---------- Data shown

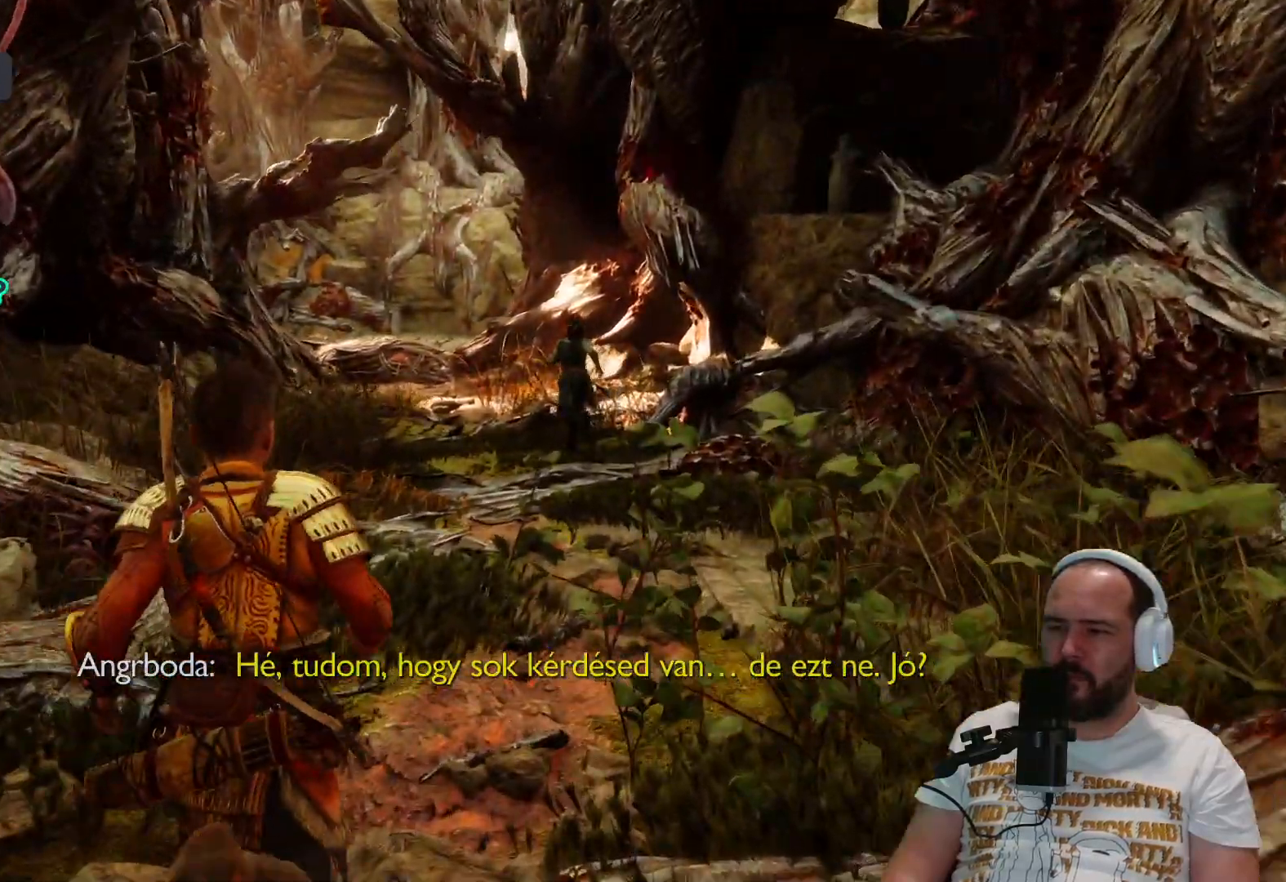
{"buttons": [], "left_stick": "up", "right_stick": "center", "events": []}
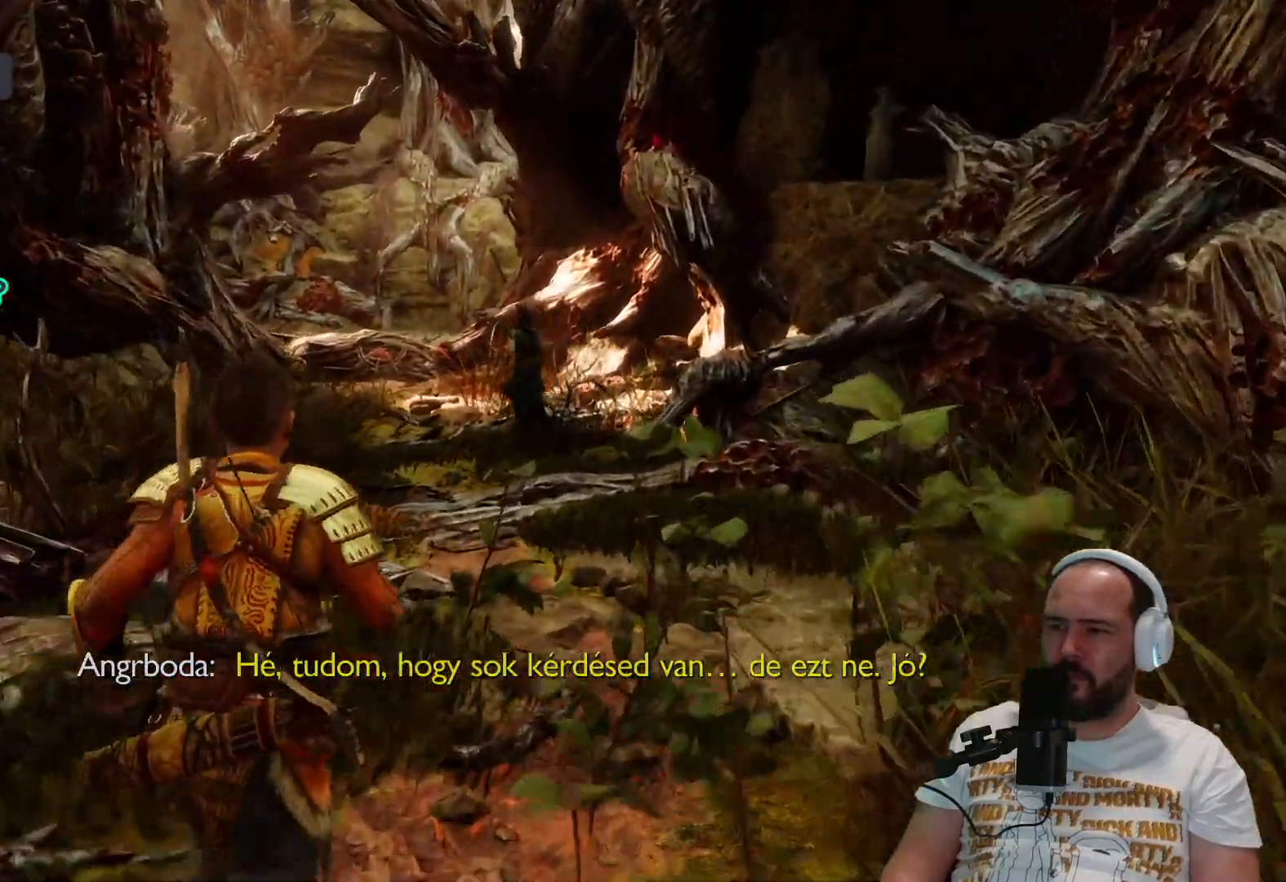
{"buttons": [], "left_stick": "up", "right_stick": "center", "events": []}
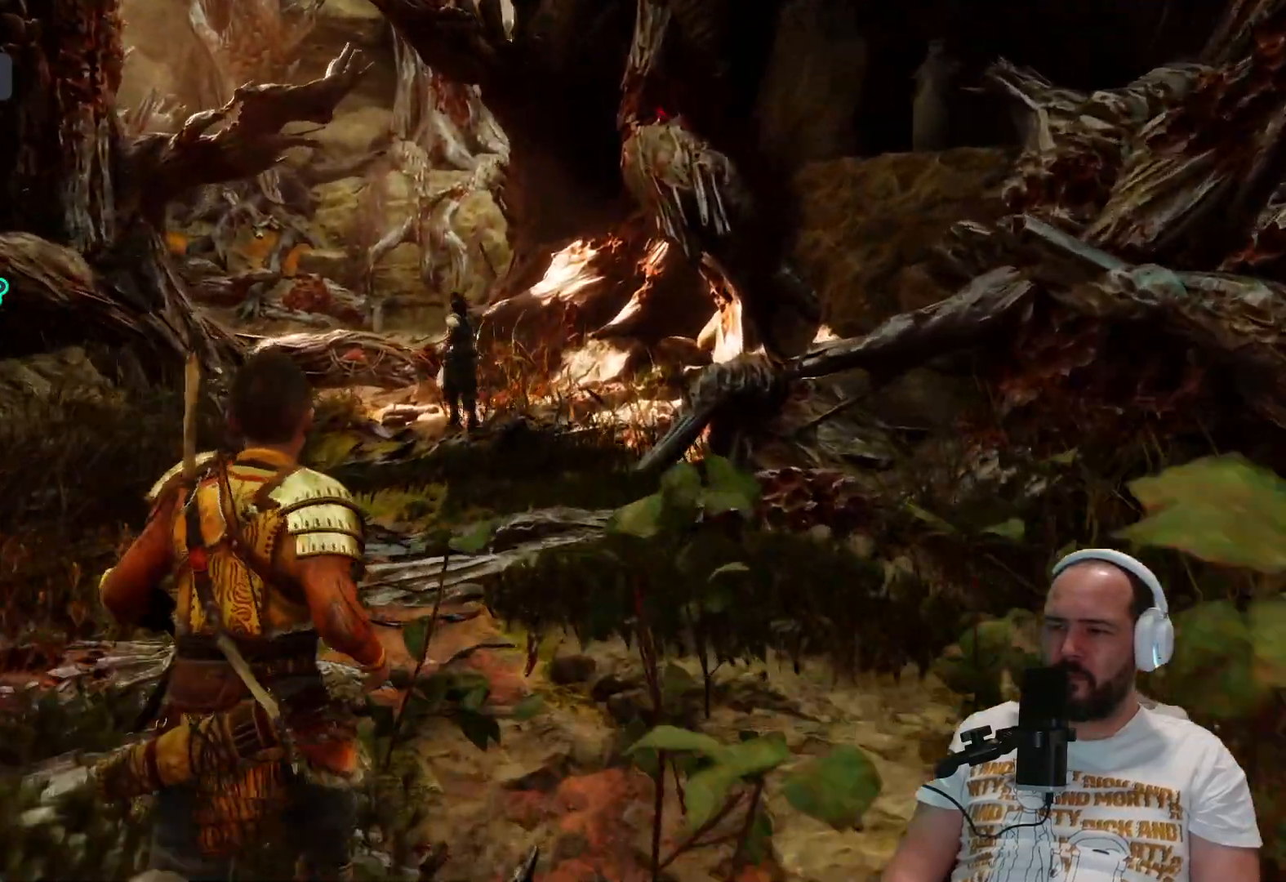
{"buttons": [], "left_stick": "up", "right_stick": "center", "events": [[17, "right_stick", "left"], [267, "right_stick", "center"]]}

--------------------

What the task requires
Should there be pictures in the data, leave them out and return the rest exactly.

Task response
{"buttons": [], "left_stick": "up", "right_stick": "center", "events": []}
{"buttons": [], "left_stick": "up", "right_stick": "center", "events": []}
{"buttons": [], "left_stick": "up", "right_stick": "center", "events": [[17, "right_stick", "left"], [267, "right_stick", "center"]]}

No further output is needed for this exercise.